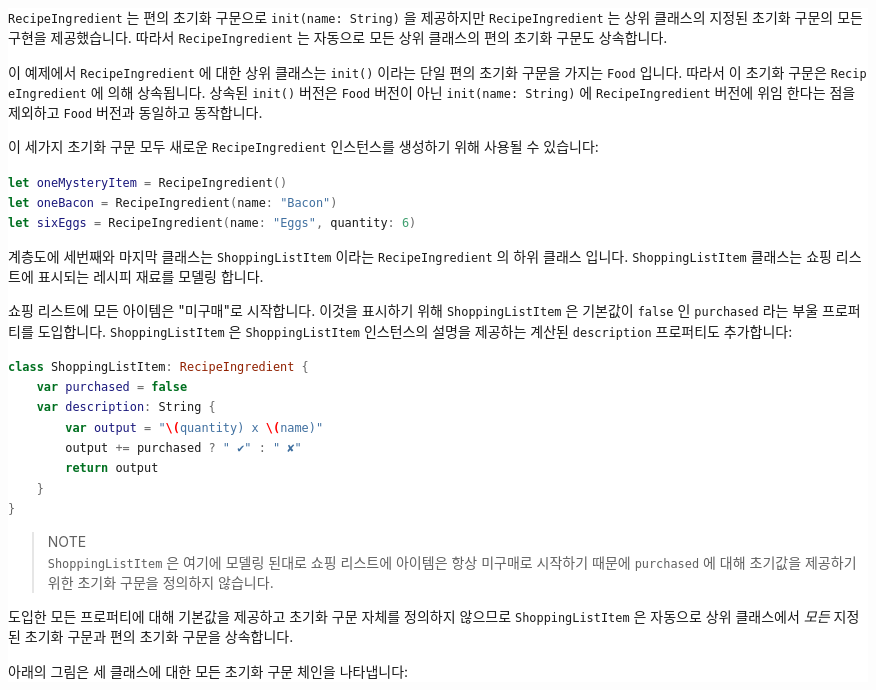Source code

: `RecipeIngredient` 는 편의 초기화 구문으로 `init(name: String)` 을 제공하지만 `RecipeIngredient` 는 상위 클래스의 지정된 초기화 구문의 모든 구현을 제공했습니다. 따라서 `RecipeIngredient` 는 자동으로 모든 상위 클래스의 편의 초기화 구문도 상속합니다.

이 예제에서 `RecipeIngredient` 에 대한 상위 클래스는 `init()` 이라는 단일 편의 초기화 구문을 가지는 `Food` 입니다. 따라서 이 초기화 구문은 `RecipeIngredient` 에 의해 상속됩니다. 상속된 `init()` 버전은 `Food` 버전이 아닌 `init(name: String)` 에 `RecipeIngredient` 버전에 위임 한다는 점을 제외하고 `Food` 버전과 동일하고 동작합니다.

이 세가지 초기화 구문 모두 새로운 `RecipeIngredient` 인스턴스를 생성하기 위해 사용될 수 있습니다:

```swift
let oneMysteryItem = RecipeIngredient()
let oneBacon = RecipeIngredient(name: "Bacon")
let sixEggs = RecipeIngredient(name: "Eggs", quantity: 6)
```



계층도에 세번째와 마지막 클래스는 `ShoppingListItem` 이라는 `RecipeIngredient` 의 하위 클래스 입니다. `ShoppingListItem` 클래스는 쇼핑 리스트에 표시되는 레시피 재료를 모델링 합니다.

쇼핑 리스트에 모든 아이템은 "미구매"로 시작합니다. 이것을 표시하기 위해 `ShoppingListItem` 은 기본값이 `false` 인 `purchased` 라는 부울 프로퍼티를 도입합니다. `ShoppingListItem` 은 `ShoppingListItem` 인스턴스의 설명을 제공하는 계산된 `description` 프로퍼티도 추가합니다:

```swift
class ShoppingListItem: RecipeIngredient {
    var purchased = false
    var description: String {
        var output = "\(quantity) x \(name)"
        output += purchased ? " ✔" : " ✘"
        return output
    }
}
```



> NOTE   
> `ShoppingListItem` 은 여기에 모델링 된대로 쇼핑 리스트에 아이템은 항상 미구매로 시작하기 때문에 `purchased` 에 대해 초기값을 제공하기 위한 초기화 구문을 정의하지 않습니다.



도입한 모든 프로퍼티에 대해 기본값을 제공하고 초기화 구문 자체를 정의하지 않으므로 `ShoppingListItem` 은 자동으로 상위 클래스에서 _모든_ 지정된 초기화 구문과 편의 초기화 구문을 상속합니다.

아래의 그림은 세 클래스에 대한 모든 초기화 구문 체인을 나타냅니다:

WORK TASK
Skip the images and write out the rest of the listing exactly.

ANSWER FOR THE TASK
Source code

: `RecipeIngredient` 는 편의 초기화 구문으로 `init(name: String)` 을 제공하지만 `RecipeIngredient` 는 상위 클래스의 지정된 초기화 구문의 모든 구현을 제공했습니다. 따라서 `RecipeIngredient` 는 자동으로 모든 상위 클래스의 편의 초기화 구문도 상속합니다.

이 예제에서 `RecipeIngredient` 에 대한 상위 클래스는 `init()` 이라는 단일 편의 초기화 구문을 가지는 `Food` 입니다. 따라서 이 초기화 구문은 `RecipeIngredient` 에 의해 상속됩니다. 상속된 `init()` 버전은 `Food` 버전이 아닌 `init(name: String)` 에 `RecipeIngredient` 버전에 위임 한다는 점을 제외하고 `Food` 버전과 동일하고 동작합니다.

이 세가지 초기화 구문 모두 새로운 `RecipeIngredient` 인스턴스를 생성하기 위해 사용될 수 있습니다:

```swift
let oneMysteryItem = RecipeIngredient()
let oneBacon = RecipeIngredient(name: "Bacon")
let sixEggs = RecipeIngredient(name: "Eggs", quantity: 6)
```



계층도에 세번째와 마지막 클래스는 `ShoppingListItem` 이라는 `RecipeIngredient` 의 하위 클래스 입니다. `ShoppingListItem` 클래스는 쇼핑 리스트에 표시되는 레시피 재료를 모델링 합니다.

쇼핑 리스트에 모든 아이템은 "미구매"로 시작합니다. 이것을 표시하기 위해 `ShoppingListItem` 은 기본값이 `false` 인 `purchased` 라는 부울 프로퍼티를 도입합니다. `ShoppingListItem` 은 `ShoppingListItem` 인스턴스의 설명을 제공하는 계산된 `description` 프로퍼티도 추가합니다:

```swift
class ShoppingListItem: RecipeIngredient {
    var purchased = false
    var description: String {
        var output = "\(quantity) x \(name)"
        output += purchased ? " ✔" : " ✘"
        return output
    }
}
```



> NOTE   
> `ShoppingListItem` 은 여기에 모델링 된대로 쇼핑 리스트에 아이템은 항상 미구매로 시작하기 때문에 `purchased` 에 대해 초기값을 제공하기 위한 초기화 구문을 정의하지 않습니다.



도입한 모든 프로퍼티에 대해 기본값을 제공하고 초기화 구문 자체를 정의하지 않으므로 `ShoppingListItem` 은 자동으로 상위 클래스에서 _모든_ 지정된 초기화 구문과 편의 초기화 구문을 상속합니다.

아래의 그림은 세 클래스에 대한 모든 초기화 구문 체인을 나타냅니다:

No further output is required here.